▶ Exercise brief
Copy every line of the entries below unchanged, keeping each entry's lines in their original order.
## begin Data listing
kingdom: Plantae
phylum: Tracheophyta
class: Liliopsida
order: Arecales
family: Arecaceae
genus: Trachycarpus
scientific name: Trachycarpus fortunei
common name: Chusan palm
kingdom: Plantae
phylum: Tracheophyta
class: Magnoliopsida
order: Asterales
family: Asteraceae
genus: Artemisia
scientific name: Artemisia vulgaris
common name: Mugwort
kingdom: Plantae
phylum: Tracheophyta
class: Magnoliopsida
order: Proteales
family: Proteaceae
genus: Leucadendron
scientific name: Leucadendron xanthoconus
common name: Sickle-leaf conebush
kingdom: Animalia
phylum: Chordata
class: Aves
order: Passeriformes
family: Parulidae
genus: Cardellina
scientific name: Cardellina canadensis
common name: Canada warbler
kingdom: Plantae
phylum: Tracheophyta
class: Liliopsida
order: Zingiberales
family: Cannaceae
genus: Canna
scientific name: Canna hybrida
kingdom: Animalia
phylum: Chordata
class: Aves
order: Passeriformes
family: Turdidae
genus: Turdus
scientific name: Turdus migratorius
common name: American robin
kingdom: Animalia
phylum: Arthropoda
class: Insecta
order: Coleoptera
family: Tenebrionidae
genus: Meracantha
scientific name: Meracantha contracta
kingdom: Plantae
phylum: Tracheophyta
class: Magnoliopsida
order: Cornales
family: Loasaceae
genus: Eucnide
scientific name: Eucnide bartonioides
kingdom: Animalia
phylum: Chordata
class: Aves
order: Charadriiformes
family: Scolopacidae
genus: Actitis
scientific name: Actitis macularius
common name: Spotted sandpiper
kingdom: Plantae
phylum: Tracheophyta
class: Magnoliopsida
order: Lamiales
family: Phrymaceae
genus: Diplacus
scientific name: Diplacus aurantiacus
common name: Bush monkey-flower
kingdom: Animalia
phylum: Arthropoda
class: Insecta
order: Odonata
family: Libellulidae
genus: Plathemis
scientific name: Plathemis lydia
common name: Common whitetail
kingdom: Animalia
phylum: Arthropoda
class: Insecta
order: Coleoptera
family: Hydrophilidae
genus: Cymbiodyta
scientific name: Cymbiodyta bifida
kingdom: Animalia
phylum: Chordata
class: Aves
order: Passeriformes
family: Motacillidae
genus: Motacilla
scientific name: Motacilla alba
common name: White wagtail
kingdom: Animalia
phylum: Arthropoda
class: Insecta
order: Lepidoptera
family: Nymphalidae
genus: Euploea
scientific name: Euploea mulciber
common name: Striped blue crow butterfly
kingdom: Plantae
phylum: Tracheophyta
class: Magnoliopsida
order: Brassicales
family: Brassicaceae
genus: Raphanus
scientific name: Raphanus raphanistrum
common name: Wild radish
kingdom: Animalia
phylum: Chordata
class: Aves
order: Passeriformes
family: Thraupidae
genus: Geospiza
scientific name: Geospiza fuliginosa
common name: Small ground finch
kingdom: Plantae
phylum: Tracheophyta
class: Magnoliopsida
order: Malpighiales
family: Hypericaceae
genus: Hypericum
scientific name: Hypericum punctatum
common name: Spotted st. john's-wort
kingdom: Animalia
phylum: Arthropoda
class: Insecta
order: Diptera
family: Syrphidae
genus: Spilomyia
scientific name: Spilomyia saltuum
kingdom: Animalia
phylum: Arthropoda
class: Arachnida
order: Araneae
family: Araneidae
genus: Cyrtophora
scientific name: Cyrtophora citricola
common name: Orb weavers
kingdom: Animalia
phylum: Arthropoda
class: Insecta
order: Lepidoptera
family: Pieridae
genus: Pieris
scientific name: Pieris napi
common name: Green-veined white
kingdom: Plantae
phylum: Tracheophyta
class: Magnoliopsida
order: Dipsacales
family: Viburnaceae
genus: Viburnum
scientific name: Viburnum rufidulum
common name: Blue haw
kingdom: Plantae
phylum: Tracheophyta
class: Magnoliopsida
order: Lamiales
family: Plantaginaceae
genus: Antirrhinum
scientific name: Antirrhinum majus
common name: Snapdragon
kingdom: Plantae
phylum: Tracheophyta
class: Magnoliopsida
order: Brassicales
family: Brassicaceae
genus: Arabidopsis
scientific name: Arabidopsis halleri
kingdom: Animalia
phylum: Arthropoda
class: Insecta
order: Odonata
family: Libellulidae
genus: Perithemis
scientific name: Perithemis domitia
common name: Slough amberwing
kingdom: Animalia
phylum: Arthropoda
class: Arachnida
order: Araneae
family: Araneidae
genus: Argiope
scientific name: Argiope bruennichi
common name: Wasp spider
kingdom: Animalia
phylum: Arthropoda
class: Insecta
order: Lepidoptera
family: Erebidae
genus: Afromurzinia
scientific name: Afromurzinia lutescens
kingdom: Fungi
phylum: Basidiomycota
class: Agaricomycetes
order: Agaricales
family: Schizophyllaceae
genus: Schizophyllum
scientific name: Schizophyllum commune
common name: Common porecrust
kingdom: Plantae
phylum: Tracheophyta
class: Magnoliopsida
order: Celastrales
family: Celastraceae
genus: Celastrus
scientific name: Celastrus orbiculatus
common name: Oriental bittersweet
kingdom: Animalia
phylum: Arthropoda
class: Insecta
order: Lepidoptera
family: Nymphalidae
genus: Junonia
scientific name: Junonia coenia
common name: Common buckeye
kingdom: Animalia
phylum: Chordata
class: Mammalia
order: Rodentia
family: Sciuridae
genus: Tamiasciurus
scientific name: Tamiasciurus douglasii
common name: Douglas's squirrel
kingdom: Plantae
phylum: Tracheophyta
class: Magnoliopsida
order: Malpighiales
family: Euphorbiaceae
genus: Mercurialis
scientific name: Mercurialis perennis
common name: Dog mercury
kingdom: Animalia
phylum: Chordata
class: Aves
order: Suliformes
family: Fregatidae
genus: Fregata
## end Data listing
▶ Exercise result
kingdom: Plantae
phylum: Tracheophyta
class: Liliopsida
order: Arecales
family: Arecaceae
genus: Trachycarpus
scientific name: Trachycarpus fortunei
common name: Chusan palm
kingdom: Plantae
phylum: Tracheophyta
class: Magnoliopsida
order: Asterales
family: Asteraceae
genus: Artemisia
scientific name: Artemisia vulgaris
common name: Mugwort
kingdom: Plantae
phylum: Tracheophyta
class: Magnoliopsida
order: Proteales
family: Proteaceae
genus: Leucadendron
scientific name: Leucadendron xanthoconus
common name: Sickle-leaf conebush
kingdom: Animalia
phylum: Chordata
class: Aves
order: Passeriformes
family: Parulidae
genus: Cardellina
scientific name: Cardellina canadensis
common name: Canada warbler
kingdom: Plantae
phylum: Tracheophyta
class: Liliopsida
order: Zingiberales
family: Cannaceae
genus: Canna
scientific name: Canna hybrida
kingdom: Animalia
phylum: Chordata
class: Aves
order: Passeriformes
family: Turdidae
genus: Turdus
scientific name: Turdus migratorius
common name: American robin
kingdom: Animalia
phylum: Arthropoda
class: Insecta
order: Coleoptera
family: Tenebrionidae
genus: Meracantha
scientific name: Meracantha contracta
kingdom: Plantae
phylum: Tracheophyta
class: Magnoliopsida
order: Cornales
family: Loasaceae
genus: Eucnide
scientific name: Eucnide bartonioides
kingdom: Animalia
phylum: Chordata
class: Aves
order: Charadriiformes
family: Scolopacidae
genus: Actitis
scientific name: Actitis macularius
common name: Spotted sandpiper
kingdom: Plantae
phylum: Tracheophyta
class: Magnoliopsida
order: Lamiales
family: Phrymaceae
genus: Diplacus
scientific name: Diplacus aurantiacus
common name: Bush monkey-flower
kingdom: Animalia
phylum: Arthropoda
class: Insecta
order: Odonata
family: Libellulidae
genus: Plathemis
scientific name: Plathemis lydia
common name: Common whitetail
kingdom: Animalia
phylum: Arthropoda
class: Insecta
order: Coleoptera
family: Hydrophilidae
genus: Cymbiodyta
scientific name: Cymbiodyta bifida
kingdom: Animalia
phylum: Chordata
class: Aves
order: Passeriformes
family: Motacillidae
genus: Motacilla
scientific name: Motacilla alba
common name: White wagtail
kingdom: Animalia
phylum: Arthropoda
class: Insecta
order: Lepidoptera
family: Nymphalidae
genus: Euploea
scientific name: Euploea mulciber
common name: Striped blue crow butterfly
kingdom: Plantae
phylum: Tracheophyta
class: Magnoliopsida
order: Brassicales
family: Brassicaceae
genus: Raphanus
scientific name: Raphanus raphanistrum
common name: Wild radish
kingdom: Animalia
phylum: Chordata
class: Aves
order: Passeriformes
family: Thraupidae
genus: Geospiza
scientific name: Geospiza fuliginosa
common name: Small ground finch
kingdom: Plantae
phylum: Tracheophyta
class: Magnoliopsida
order: Malpighiales
family: Hypericaceae
genus: Hypericum
scientific name: Hypericum punctatum
common name: Spotted st. john's-wort
kingdom: Animalia
phylum: Arthropoda
class: Insecta
order: Diptera
family: Syrphidae
genus: Spilomyia
scientific name: Spilomyia saltuum
kingdom: Animalia
phylum: Arthropoda
class: Arachnida
order: Araneae
family: Araneidae
genus: Cyrtophora
scientific name: Cyrtophora citricola
common name: Orb weavers
kingdom: Animalia
phylum: Arthropoda
class: Insecta
order: Lepidoptera
family: Pieridae
genus: Pieris
scientific name: Pieris napi
common name: Green-veined white
kingdom: Plantae
phylum: Tracheophyta
class: Magnoliopsida
order: Dipsacales
family: Viburnaceae
genus: Viburnum
scientific name: Viburnum rufidulum
common name: Blue haw
kingdom: Plantae
phylum: Tracheophyta
class: Magnoliopsida
order: Lamiales
family: Plantaginaceae
genus: Antirrhinum
scientific name: Antirrhinum majus
common name: Snapdragon
kingdom: Plantae
phylum: Tracheophyta
class: Magnoliopsida
order: Brassicales
family: Brassicaceae
genus: Arabidopsis
scientific name: Arabidopsis halleri
kingdom: Animalia
phylum: Arthropoda
class: Insecta
order: Odonata
family: Libellulidae
genus: Perithemis
scientific name: Perithemis domitia
common name: Slough amberwing
kingdom: Animalia
phylum: Arthropoda
class: Arachnida
order: Araneae
family: Araneidae
genus: Argiope
scientific name: Argiope bruennichi
common name: Wasp spider
kingdom: Animalia
phylum: Arthropoda
class: Insecta
order: Lepidoptera
family: Erebidae
genus: Afromurzinia
scientific name: Afromurzinia lutescens
kingdom: Fungi
phylum: Basidiomycota
class: Agaricomycetes
order: Agaricales
family: Schizophyllaceae
genus: Schizophyllum
scientific name: Schizophyllum commune
common name: Common porecrust
kingdom: Plantae
phylum: Tracheophyta
class: Magnoliopsida
order: Celastrales
family: Celastraceae
genus: Celastrus
scientific name: Celastrus orbiculatus
common name: Oriental bittersweet
kingdom: Animalia
phylum: Arthropoda
class: Insecta
order: Lepidoptera
family: Nymphalidae
genus: Junonia
scientific name: Junonia coenia
common name: Common buckeye
kingdom: Animalia
phylum: Chordata
class: Mammalia
order: Rodentia
family: Sciuridae
genus: Tamiasciurus
scientific name: Tamiasciurus douglasii
common name: Douglas's squirrel
kingdom: Plantae
phylum: Tracheophyta
class: Magnoliopsida
order: Malpighiales
family: Euphorbiaceae
genus: Mercurialis
scientific name: Mercurialis perennis
common name: Dog mercury
kingdom: Animalia
phylum: Chordata
class: Aves
order: Suliformes
family: Fregatidae
genus: Fregata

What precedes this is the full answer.